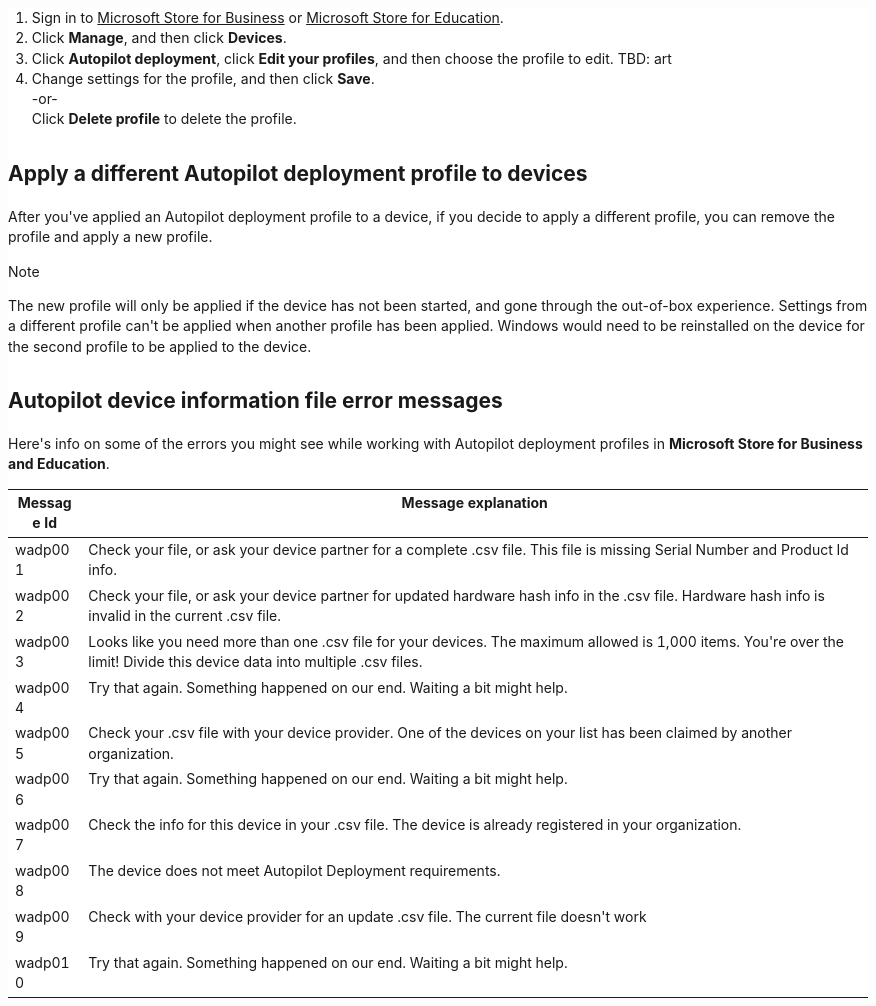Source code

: 1. Sign in to [Microsoft Store for Business](https://businessstore.microsoft.com) or [Microsoft Store for Education](https://educationstore.microsoft.com).
2. Click **Manage**, and then click **Devices**.
3. Click **Autopilot deployment**, click **Edit your profiles**, and then choose the profile to edit.
TBD: art
4. Change settings for the profile, and then click **Save**.</br>
-or-</br>
Click **Delete profile** to delete the profile.

## Apply a different Autopilot deployment profile to devices
After you've applied an Autopilot deployment profile to a device, if you decide to apply a different profile, you can remove the profile and apply a new profile.

> [!NOTE]
> The new profile will only be applied if the device has not been started, and gone through the out-of-box experience. Settings from a different profile can't be applied when another profile has been applied. Windows would need to be reinstalled on the device for the second profile to be applied to the device.

## Autopilot device information file error messages
Here's info on some of the errors you might see while working with Autopilot deployment profiles in **Microsoft Store for Business and Education**.

| Message Id | Message explanation |
| ---------- | ------------------- |
| wadp001    | Check your file, or ask your device partner for a complete .csv file. This file is missing Serial Number and Product Id info. |
| wadp002    | Check your file, or ask your device partner for updated hardware hash info in the .csv file. Hardware hash info is invalid in the current .csv file. |
| wadp003    | Looks like you need more than one .csv file for your devices. The maximum allowed is 1,000 items. You're over the limit! Divide this device data into multiple .csv files. |
| wadp004    | Try that again. Something happened on our end. Waiting a bit might help. |
| wadp005    | Check your .csv file with your device provider. One of the devices on your list has been claimed by another organization. |
| wadp006    | Try that again. Something happened on our end. Waiting a bit might help. |
| wadp007    | Check the info for this device in your .csv file. The device is already registered in your organization. |
| wadp008    | The device does not meet Autopilot Deployment requirements. |
| wadp009    | Check with your device provider for an update .csv file. The current file doesn't work |
| wadp010    | Try that again. Something happened on our end. Waiting a bit might help. |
:::::
- **GOAL OF THE EXERCISE**: Copy all of the data above character for character, and leave the picture out of your copy.

- **TASK ANSWER**:
Source code

: 1. Sign in to [Microsoft Store for Business](https://businessstore.microsoft.com) or [Microsoft Store for Education](https://educationstore.microsoft.com).
2. Click **Manage**, and then click **Devices**.
3. Click **Autopilot deployment**, click **Edit your profiles**, and then choose the profile to edit.
TBD: art
4. Change settings for the profile, and then click **Save**.</br>
-or-</br>
Click **Delete profile** to delete the profile.

## Apply a different Autopilot deployment profile to devices
After you've applied an Autopilot deployment profile to a device, if you decide to apply a different profile, you can remove the profile and apply a new profile.

> [!NOTE]
> The new profile will only be applied if the device has not been started, and gone through the out-of-box experience. Settings from a different profile can't be applied when another profile has been applied. Windows would need to be reinstalled on the device for the second profile to be applied to the device.

## Autopilot device information file error messages
Here's info on some of the errors you might see while working with Autopilot deployment profiles in **Microsoft Store for Business and Education**.

| Message Id | Message explanation |
| ---------- | ------------------- |
| wadp001    | Check your file, or ask your device partner for a complete .csv file. This file is missing Serial Number and Product Id info. |
| wadp002    | Check your file, or ask your device partner for updated hardware hash info in the .csv file. Hardware hash info is invalid in the current .csv file. |
| wadp003    | Looks like you need more than one .csv file for your devices. The maximum allowed is 1,000 items. You're over the limit! Divide this device data into multiple .csv files. |
| wadp004    | Try that again. Something happened on our end. Waiting a bit might help. |
| wadp005    | Check your .csv file with your device provider. One of the devices on your list has been claimed by another organization. |
| wadp006    | Try that again. Something happened on our end. Waiting a bit might help. |
| wadp007    | Check the info for this device in your .csv file. The device is already registered in your organization. |
| wadp008    | The device does not meet Autopilot Deployment requirements. |
| wadp009    | Check with your device provider for an update .csv file. The current file doesn't work |
| wadp010    | Try that again. Something happened on our end. Waiting a bit might help. |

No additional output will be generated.